ASSIGNED TASK - Filter the entries, keeping every line with the string "como".

+ + + + + + +

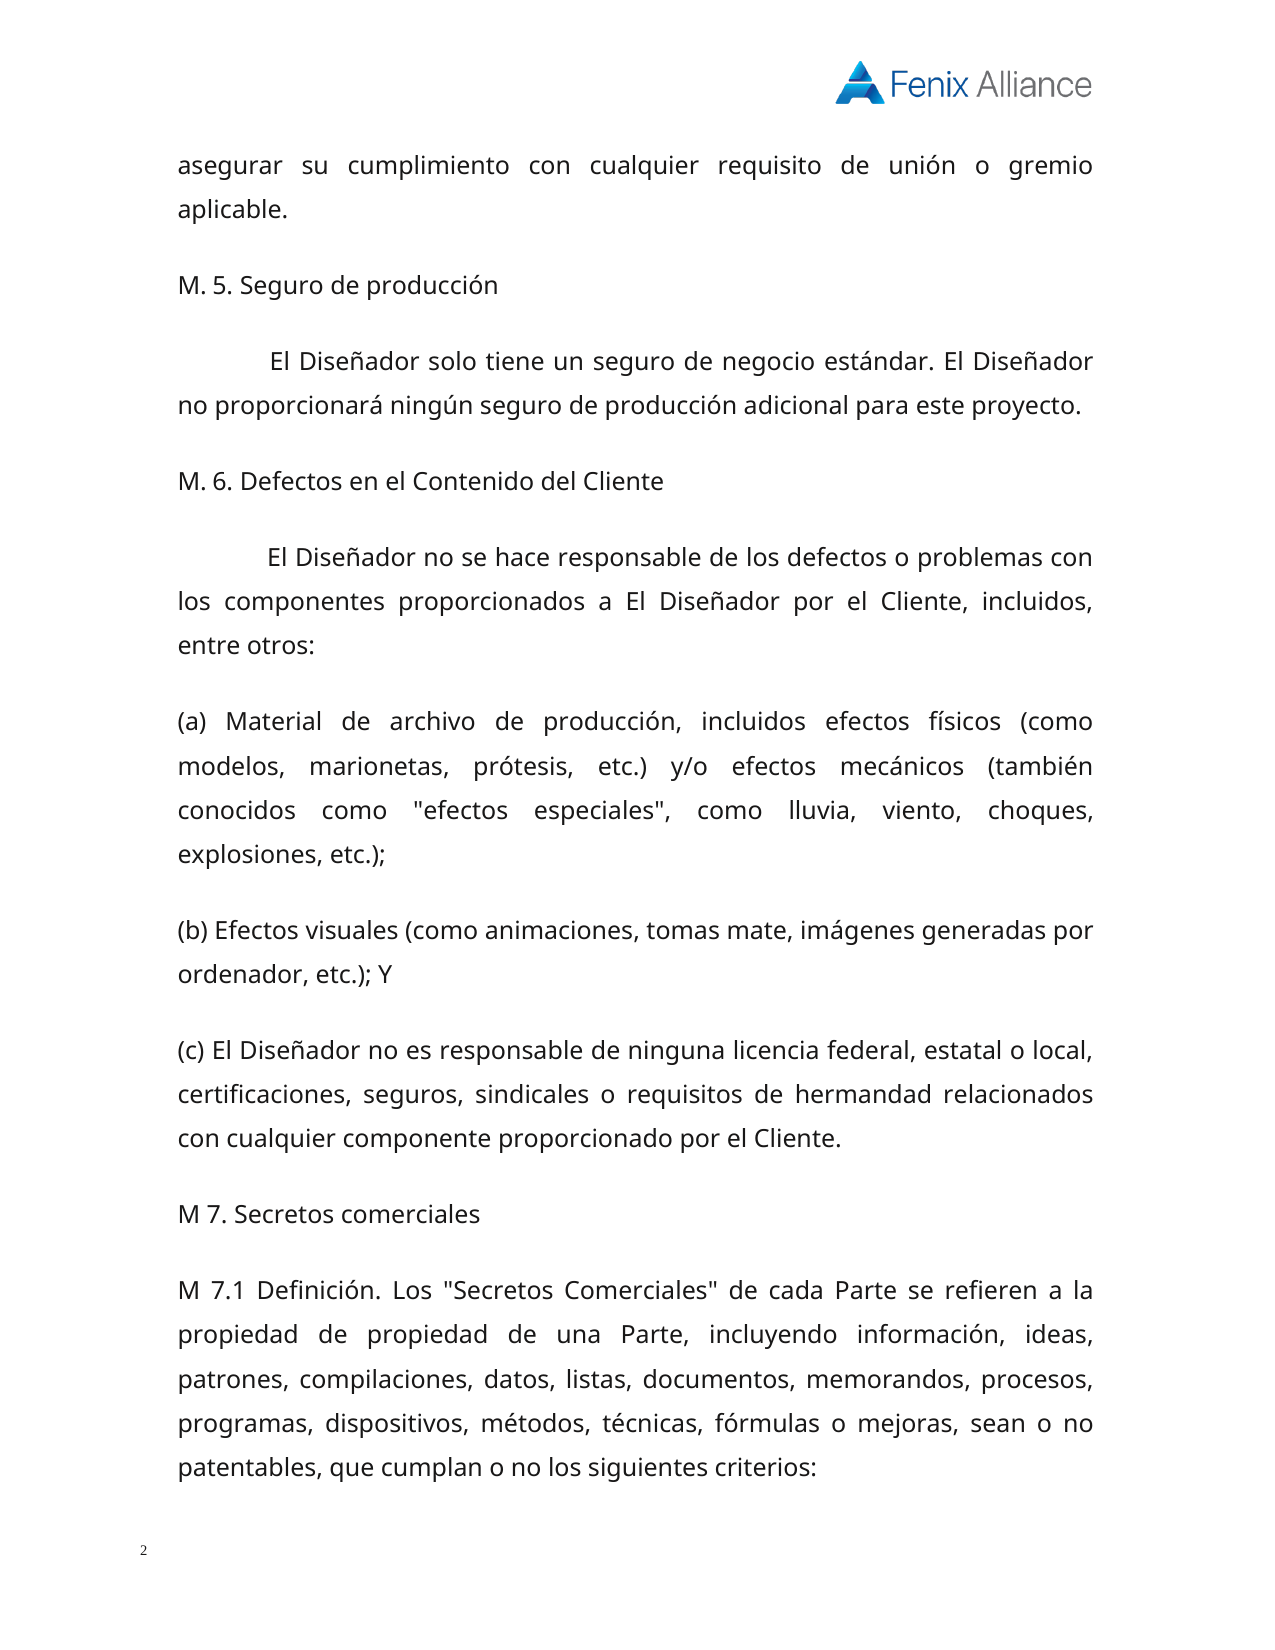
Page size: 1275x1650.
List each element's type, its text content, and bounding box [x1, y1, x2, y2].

text El Diseñador solo tiene un seguro de negocio estándar. El Diseñador no proporcionará ningún seguro de producción adicional para este proyecto. [177, 343, 1094, 422]
text M. 5. Seguro de producción [177, 268, 1094, 302]
text M. 6. Defectos en el Contenido del Cliente [177, 464, 1094, 498]
text M 7. Secretos comerciales [177, 1197, 1094, 1231]
picture [835, 61, 1092, 105]
text (c) El Diseñador no es responsable de ninguna licencia federal, estatal o local, certificaciones, seguros, sindicales o requisitos de hermandad relacionados con cualquier componente proporcionado por el Cliente. [177, 1033, 1094, 1155]
text (b) Efectos visuales (como animaciones, tomas mate, imágenes generadas por ordenador, etc.); Y [177, 912, 1094, 991]
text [177, 148, 1094, 226]
text M 7.1 Definición. Los "Secretos Comerciales" de cada Parte se refieren a la propiedad de propiedad de una Parte, incluyendo información, ideas, patrones, compilaciones, datos, listas, documentos, memorandos, procesos, programas, dispositivos, métodos, técnicas, fórmulas o mejoras, sean o no patentables, que cumplan o no los siguientes criterios: [177, 1273, 1094, 1484]
text El Diseñador no se hace responsable de los defectos o problemas con los componentes proporcionados a El Diseñador por el Cliente, incluidos, entre otros: [177, 539, 1094, 662]
text (a) Material de archivo de producción, incluidos efectos físicos (como modelos, marionetas, prótesis, etc.) y/o efectos mecánicos (también conocidos como "efectos especiales", como lluvia, viento, choques, explosiones, etc.); [177, 704, 1094, 871]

+ + + + + + +

REPLY TO THE TASK -
text (b) Efectos visuales (como animaciones, tomas mate, imágenes generadas por ordenador, etc.); Y [177, 912, 1094, 991]
text (a) Material de archivo de producción, incluidos efectos físicos (como modelos, marionetas, prótesis, etc.) y/o efectos mecánicos (también conocidos como "efectos especiales", como lluvia, viento, choques, explosiones, etc.); [177, 704, 1094, 871]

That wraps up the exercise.